Your second reply evades the question by saying there are more interesting ("solid") things behind these sociological questions. Nice trick, and social constructivist, too!

Anonymous said...

@ Hans & Reiner

I don't think my negligible contribution to the debate deserves that much of attention and an broad excourse in social constructivism (I do not ignore the issue), but anyway, thank you for taking time to answer.

It all startet with the sentence "How about a re-framing of the issue ... as a major and clearly scientific problem in the first place?"
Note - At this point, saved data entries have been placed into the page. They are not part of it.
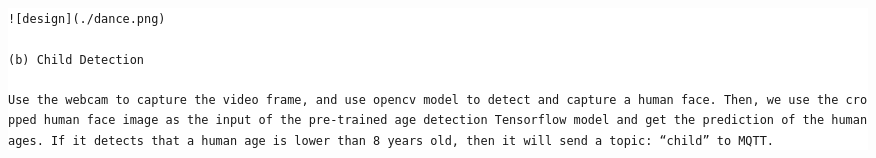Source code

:     ![design](./dance.png)

    (b) Child Detection
    
    Use the webcam to capture the video frame, and use opencv model to detect and capture a human face. Then, we use the cropped human face image as the input of the pre-trained age detection Tensorflow model and get the prediction of the human ages. If it detects that a human age is lower than 8 years old, then it will send a topic: “child” to MQTT.
    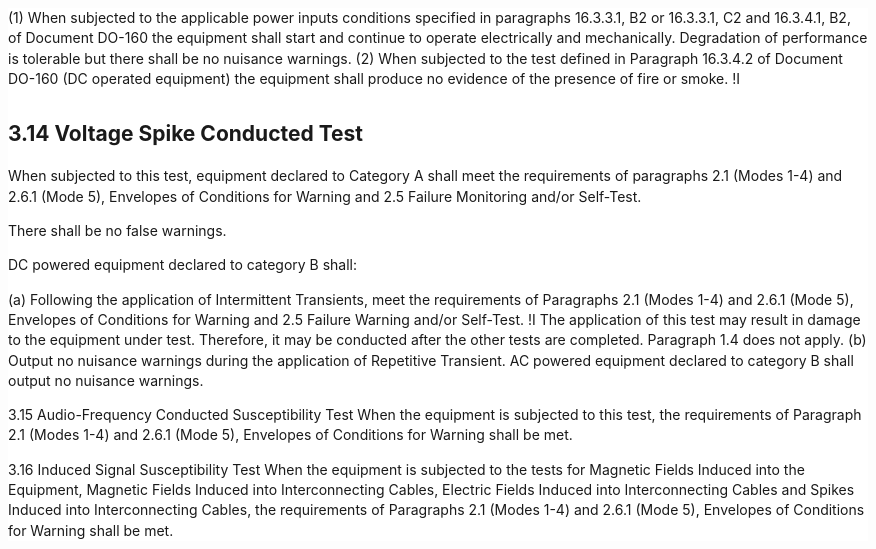(1) 
When subjected to the applicable power 
inputs conditions specified in paragraphs 
16.3.3.1, B2 or 16.3.3.1, C2 and 
16.3.4.1, B2, of Document DO-160 the 
equipment shall start and continue to 
operate electrically and mechanically. 
Degradation of performance is tolerable 
but there shall be no nuisance warnings. 
(2) 
When subjected to the test defined in 
Paragraph 16.3.4.2 of Document DO-160 
(DC operated equipment) the equipment shall 
produce no evidence of the presence of 
fire or smoke. !I 

## 3.14 Voltage Spike Conducted Test

When subjected to this test, equipment declared to Category A shall meet the requirements of paragraphs 2.1 (Modes 1-4) and 2.6.1 (Mode 5), Envelopes of Conditions for Warning and 2.5 
Failure Monitoring and/or Self-Test. 

There shall be no false warnings. 

DC powered equipment declared to category B 
shall: 

(a) 
Following the application of Intermittent Transients, meet the requirements of Paragraphs 2.1 (Modes 1-4) 
and 2.6.1 (Mode 5), Envelopes of 
Conditions for Warning and 2.5 Failure 
Warning and/or Self-Test. 
!I The application of this test may result in damage to 
the equipment under test. 
Therefore, it may be conducted 
after the other tests are completed. 
Paragraph 1.4 
does not apply. 
(b) 
Output no nuisance warnings during 
the application of Repetitive 
Transient. 
AC powered equipment declared to category B 
shall output no nuisance warnings. 

3.15 
Audio-Frequency Conducted Susceptibility Test 
When the equipment is subjected to this test, the requirements of Paragraph 2.1 (Modes 1-4) and 
2.6.1 (Mode 5), Envelopes of Conditions for Warning shall be met. 

3.16 
Induced Signal Susceptibility Test 
When the equipment is subjected to the tests for Magnetic Fields Induced into the Equipment, Magnetic Fields Induced into Interconnecting Cables, Electric Fields Induced into Interconnecting Cables and Spikes Induced into Interconnecting Cables, the requirements of Paragraphs 2.1 (Modes 1-4) and 2.6.1 (Mode 5), Envelopes of Conditions for Warning shall be met. 

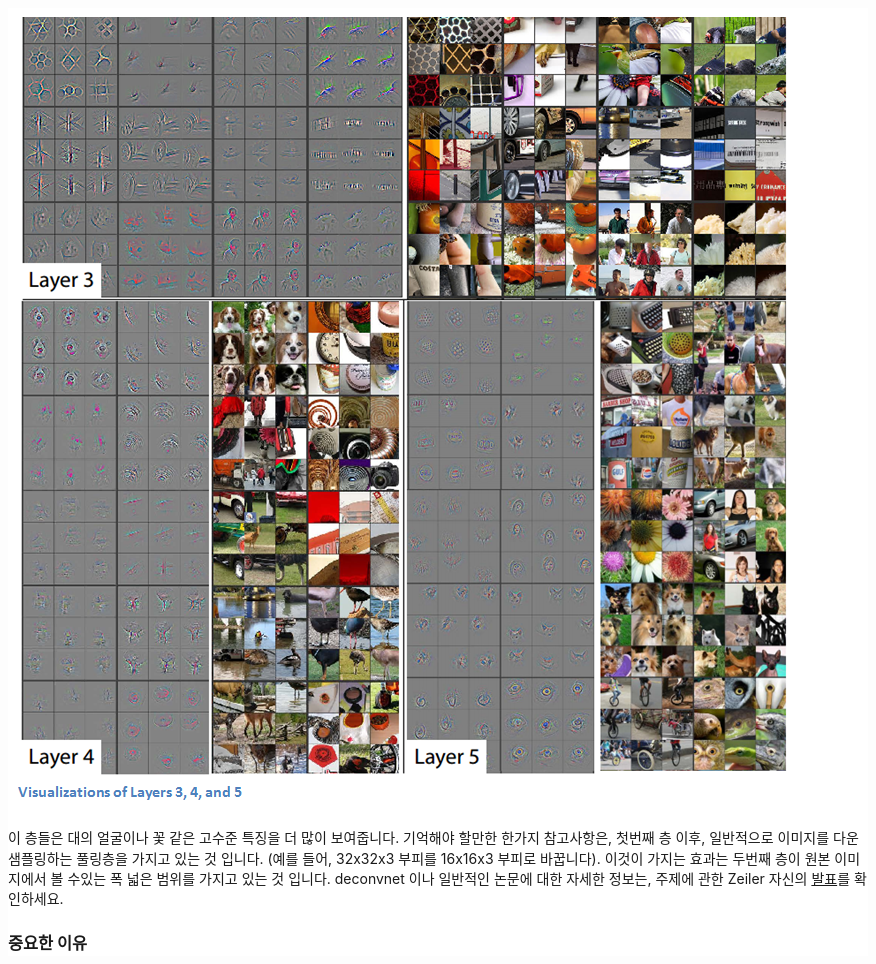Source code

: ![ZFNet 그림 3](/assets/deconvnet2.png)

이 층들은 대의 얼굴이나 꽃 같은 고수준 특징을 더 많이 보여줍니다. 기억해야
할만한 한가지 참고사항은, 첫번째 층 이후, 일반적으로 이미지를 다운샘플링하는
풀링층을 가지고 있는 것 입니다. (예를 들어, 32x32x3 부피를 16x16x3 부피로
바꿉니다). 이것이 가지는 효과는 두번째 층이 원본 이미지에서 볼 수있는 폭
넓은 범위를 가지고 있는 것 입니다. deconvnet 이나 일반적인 논문에 대한 자세한
정보는, 주제에 관한 Zeiler 자신의
[발표](https://www.youtube.com/watch?v=ghEmQSxT6tw)를 확인하세요.

### 중요한 이유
This wasn't even an advice, just - and after reading the Grundmann/Stehr paper - a "freeloader's" ;-) thought or the conviction that the interpretative authority ("Deutungshoheit") at the core of the controversies (climate sensitivity, natural cycles, CO2, human contributions to climate change etc.) remains a scientific task.

Grundmann/Stehr: "Might it not be that the political and social forces have become so strong that the very principles of the field of science studies have taken a back seat?"

That's what I tried to point out. When sociologist, other humanities researchers and political representatives call for action, they should have a regular look in the kitchen of science instead of simply believing in what they think to be given and unchangeable facts.

On the other hand and considering a reform of the IPCC: politicians and bureaucrats should be kept as far away from the scientific process as possible.


"Stammtisch" by the way, seems to be translated as "crackerbarrel" sounds quite onomatopoeic, doesn't it?